* _PROBLEM REQUIREMENTS_:
Copy out every record exactly.
**** INFORMATION GIVEN
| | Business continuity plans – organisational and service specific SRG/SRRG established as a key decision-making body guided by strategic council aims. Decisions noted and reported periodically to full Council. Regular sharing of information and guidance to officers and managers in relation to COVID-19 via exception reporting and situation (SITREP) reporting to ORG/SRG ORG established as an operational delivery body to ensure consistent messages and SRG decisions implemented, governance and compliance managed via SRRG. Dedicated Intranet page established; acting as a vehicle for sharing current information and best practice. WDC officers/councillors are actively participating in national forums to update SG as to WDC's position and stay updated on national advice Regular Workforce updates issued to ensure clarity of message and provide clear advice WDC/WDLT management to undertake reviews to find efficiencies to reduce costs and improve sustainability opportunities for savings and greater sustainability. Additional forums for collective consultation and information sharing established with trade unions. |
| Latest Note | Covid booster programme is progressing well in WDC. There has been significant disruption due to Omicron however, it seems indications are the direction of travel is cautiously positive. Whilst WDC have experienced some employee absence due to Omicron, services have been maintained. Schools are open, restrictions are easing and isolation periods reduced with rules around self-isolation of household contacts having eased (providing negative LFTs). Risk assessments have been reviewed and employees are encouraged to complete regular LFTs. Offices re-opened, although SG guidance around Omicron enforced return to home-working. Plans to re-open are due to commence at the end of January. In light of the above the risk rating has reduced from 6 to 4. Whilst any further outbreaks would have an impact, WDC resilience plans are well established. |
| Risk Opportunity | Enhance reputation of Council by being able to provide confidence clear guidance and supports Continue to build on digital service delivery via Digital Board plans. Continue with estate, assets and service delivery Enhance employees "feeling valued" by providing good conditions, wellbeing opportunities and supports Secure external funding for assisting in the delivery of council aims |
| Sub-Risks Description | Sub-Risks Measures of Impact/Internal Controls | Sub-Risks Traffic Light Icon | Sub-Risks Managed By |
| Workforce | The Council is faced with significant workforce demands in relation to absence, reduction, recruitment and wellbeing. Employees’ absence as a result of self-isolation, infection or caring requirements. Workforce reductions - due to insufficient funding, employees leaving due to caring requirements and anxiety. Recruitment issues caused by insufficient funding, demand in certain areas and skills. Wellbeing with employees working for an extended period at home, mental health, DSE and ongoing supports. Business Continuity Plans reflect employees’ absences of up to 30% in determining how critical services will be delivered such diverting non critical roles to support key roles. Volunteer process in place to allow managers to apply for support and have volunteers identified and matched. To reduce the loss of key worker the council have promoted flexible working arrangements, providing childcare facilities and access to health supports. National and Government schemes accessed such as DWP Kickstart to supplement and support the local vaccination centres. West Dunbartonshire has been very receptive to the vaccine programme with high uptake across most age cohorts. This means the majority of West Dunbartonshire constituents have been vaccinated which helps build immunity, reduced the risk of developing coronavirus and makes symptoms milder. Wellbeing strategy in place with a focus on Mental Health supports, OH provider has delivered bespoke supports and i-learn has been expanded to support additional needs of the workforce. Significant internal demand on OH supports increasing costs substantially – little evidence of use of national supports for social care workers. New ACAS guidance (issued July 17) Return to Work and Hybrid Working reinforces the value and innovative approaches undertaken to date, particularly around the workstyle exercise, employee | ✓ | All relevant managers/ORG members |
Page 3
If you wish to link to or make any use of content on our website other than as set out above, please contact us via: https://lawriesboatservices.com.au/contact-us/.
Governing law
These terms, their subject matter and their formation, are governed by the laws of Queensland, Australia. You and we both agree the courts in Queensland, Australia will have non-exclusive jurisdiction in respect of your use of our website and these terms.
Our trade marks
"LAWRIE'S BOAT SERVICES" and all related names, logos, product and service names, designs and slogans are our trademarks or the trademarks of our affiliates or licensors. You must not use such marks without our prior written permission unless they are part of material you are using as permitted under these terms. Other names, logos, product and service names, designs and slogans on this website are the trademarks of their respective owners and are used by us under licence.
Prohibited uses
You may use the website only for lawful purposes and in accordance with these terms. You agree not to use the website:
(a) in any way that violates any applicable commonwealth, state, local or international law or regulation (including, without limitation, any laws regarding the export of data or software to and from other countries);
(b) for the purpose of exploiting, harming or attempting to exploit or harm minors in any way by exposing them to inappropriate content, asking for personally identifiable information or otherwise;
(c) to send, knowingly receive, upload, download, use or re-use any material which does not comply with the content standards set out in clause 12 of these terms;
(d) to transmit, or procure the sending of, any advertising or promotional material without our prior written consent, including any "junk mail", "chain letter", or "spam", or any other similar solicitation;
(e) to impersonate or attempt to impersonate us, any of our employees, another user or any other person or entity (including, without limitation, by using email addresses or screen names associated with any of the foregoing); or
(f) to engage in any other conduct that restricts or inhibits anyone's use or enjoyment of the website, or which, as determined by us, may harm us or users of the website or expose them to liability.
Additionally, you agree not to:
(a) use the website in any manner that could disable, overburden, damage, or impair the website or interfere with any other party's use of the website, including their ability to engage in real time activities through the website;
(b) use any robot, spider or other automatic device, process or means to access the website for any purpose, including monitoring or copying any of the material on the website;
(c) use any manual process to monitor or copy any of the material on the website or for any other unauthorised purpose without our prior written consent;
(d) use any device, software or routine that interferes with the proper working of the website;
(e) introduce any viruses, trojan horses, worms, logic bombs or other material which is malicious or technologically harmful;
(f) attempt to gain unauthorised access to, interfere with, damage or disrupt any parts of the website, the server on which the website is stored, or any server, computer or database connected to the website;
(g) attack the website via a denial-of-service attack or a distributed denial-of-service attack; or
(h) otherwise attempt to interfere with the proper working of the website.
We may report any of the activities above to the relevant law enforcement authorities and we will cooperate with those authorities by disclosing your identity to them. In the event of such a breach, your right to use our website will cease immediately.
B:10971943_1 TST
********
* _RESULT_:
| | Business continuity plans – organisational and service specific SRG/SRRG established as a key decision-making body guided by strategic council aims. Decisions noted and reported periodically to full Council. Regular sharing of information and guidance to officers and managers in relation to COVID-19 via exception reporting and situation (SITREP) reporting to ORG/SRG ORG established as an operational delivery body to ensure consistent messages and SRG decisions implemented, governance and compliance managed via SRRG. Dedicated Intranet page established; acting as a vehicle for sharing current information and best practice. WDC officers/councillors are actively participating in national forums to update SG as to WDC's position and stay updated on national advice Regular Workforce updates issued to ensure clarity of message and provide clear advice WDC/WDLT management to undertake reviews to find efficiencies to reduce costs and improve sustainability opportunities for savings and greater sustainability. Additional forums for collective consultation and information sharing established with trade unions. |
| Latest Note | Covid booster programme is progressing well in WDC. There has been significant disruption due to Omicron however, it seems indications are the direction of travel is cautiously positive. Whilst WDC have experienced some employee absence due to Omicron, services have been maintained. Schools are open, restrictions are easing and isolation periods reduced with rules around self-isolation of household contacts having eased (providing negative LFTs). Risk assessments have been reviewed and employees are encouraged to complete regular LFTs. Offices re-opened, although SG guidance around Omicron enforced return to home-working. Plans to re-open are due to commence at the end of January. In light of the above the risk rating has reduced from 6 to 4. Whilst any further outbreaks would have an impact, WDC resilience plans are well established. |
| Risk Opportunity | Enhance reputation of Council by being able to provide confidence clear guidance and supports Continue to build on digital service delivery via Digital Board plans. Continue with estate, assets and service delivery Enhance employees "feeling valued" by providing good conditions, wellbeing opportunities and supports Secure external funding for assisting in the delivery of council aims |
| Sub-Risks Description | Sub-Risks Measures of Impact/Internal Controls | Sub-Risks Traffic Light Icon | Sub-Risks Managed By |
| Workforce | The Council is faced with significant workforce demands in relation to absence, reduction, recruitment and wellbeing. Employees’ absence as a result of self-isolation, infection or caring requirements. Workforce reductions - due to insufficient funding, employees leaving due to caring requirements and anxiety. Recruitment issues caused by insufficient funding, demand in certain areas and skills. Wellbeing with employees working for an extended period at home, mental health, DSE and ongoing supports. Business Continuity Plans reflect employees’ absences of up to 30% in determining how critical services will be delivered such diverting non critical roles to support key roles. Volunteer process in place to allow managers to apply for support and have volunteers identified and matched. To reduce the loss of key worker the council have promoted flexible working arrangements, providing childcare facilities and access to health supports. National and Government schemes accessed such as DWP Kickstart to supplement and support the local vaccination centres. West Dunbartonshire has been very receptive to the vaccine programme with high uptake across most age cohorts. This means the majority of West Dunbartonshire constituents have been vaccinated which helps build immunity, reduced the risk of developing coronavirus and makes symptoms milder. Wellbeing strategy in place with a focus on Mental Health supports, OH provider has delivered bespoke supports and i-learn has been expanded to support additional needs of the workforce. Significant internal demand on OH supports increasing costs substantially – little evidence of use of national supports for social care workers. New ACAS guidance (issued July 17) Return to Work and Hybrid Working reinforces the value and innovative approaches undertaken to date, particularly around the workstyle exercise, employee | ✓ | All relevant managers/ORG members |
Page 3
If you wish to link to or make any use of content on our website other than as set out above, please contact us via: https://lawriesboatservices.com.au/contact-us/.
Governing law
These terms, their subject matter and their formation, are governed by the laws of Queensland, Australia. You and we both agree the courts in Queensland, Australia will have non-exclusive jurisdiction in respect of your use of our website and these terms.
Our trade marks
"LAWRIE'S BOAT SERVICES" and all related names, logos, product and service names, designs and slogans are our trademarks or the trademarks of our affiliates or licensors. You must not use such marks without our prior written permission unless they are part of material you are using as permitted under these terms. Other names, logos, product and service names, designs and slogans on this website are the trademarks of their respective owners and are used by us under licence.
Prohibited uses
You may use the website only for lawful purposes and in accordance with these terms. You agree not to use the website:
(a) in any way that violates any applicable commonwealth, state, local or international law or regulation (including, without limitation, any laws regarding the export of data or software to and from other countries);
(b) for the purpose of exploiting, harming or attempting to exploit or harm minors in any way by exposing them to inappropriate content, asking for personally identifiable information or otherwise;
(c) to send, knowingly receive, upload, download, use or re-use any material which does not comply with the content standards set out in clause 12 of these terms;
(d) to transmit, or procure the sending of, any advertising or promotional material without our prior written consent, including any "junk mail", "chain letter", or "spam", or any other similar solicitation;
(e) to impersonate or attempt to impersonate us, any of our employees, another user or any other person or entity (including, without limitation, by using email addresses or screen names associated with any of the foregoing); or
(f) to engage in any other conduct that restricts or inhibits anyone's use or enjoyment of the website, or which, as determined by us, may harm us or users of the website or expose them to liability.
Additionally, you agree not to:
(a) use the website in any manner that could disable, overburden, damage, or impair the website or interfere with any other party's use of the website, including their ability to engage in real time activities through the website;
(b) use any robot, spider or other automatic device, process or means to access the website for any purpose, including monitoring or copying any of the material on the website;
(c) use any manual process to monitor or copy any of the material on the website or for any other unauthorised purpose without our prior written consent;
(d) use any device, software or routine that interferes with the proper working of the website;
(e) introduce any viruses, trojan horses, worms, logic bombs or other material which is malicious or technologically harmful;
(f) attempt to gain unauthorised access to, interfere with, damage or disrupt any parts of the website, the server on which the website is stored, or any server, computer or database connected to the website;
(g) attack the website via a denial-of-service attack or a distributed denial-of-service attack; or
(h) otherwise attempt to interfere with the proper working of the website.
We may report any of the activities above to the relevant law enforcement authorities and we will cooperate with those authorities by disclosing your identity to them. In the event of such a breach, your right to use our website will cease immediately.
B:10971943_1 TST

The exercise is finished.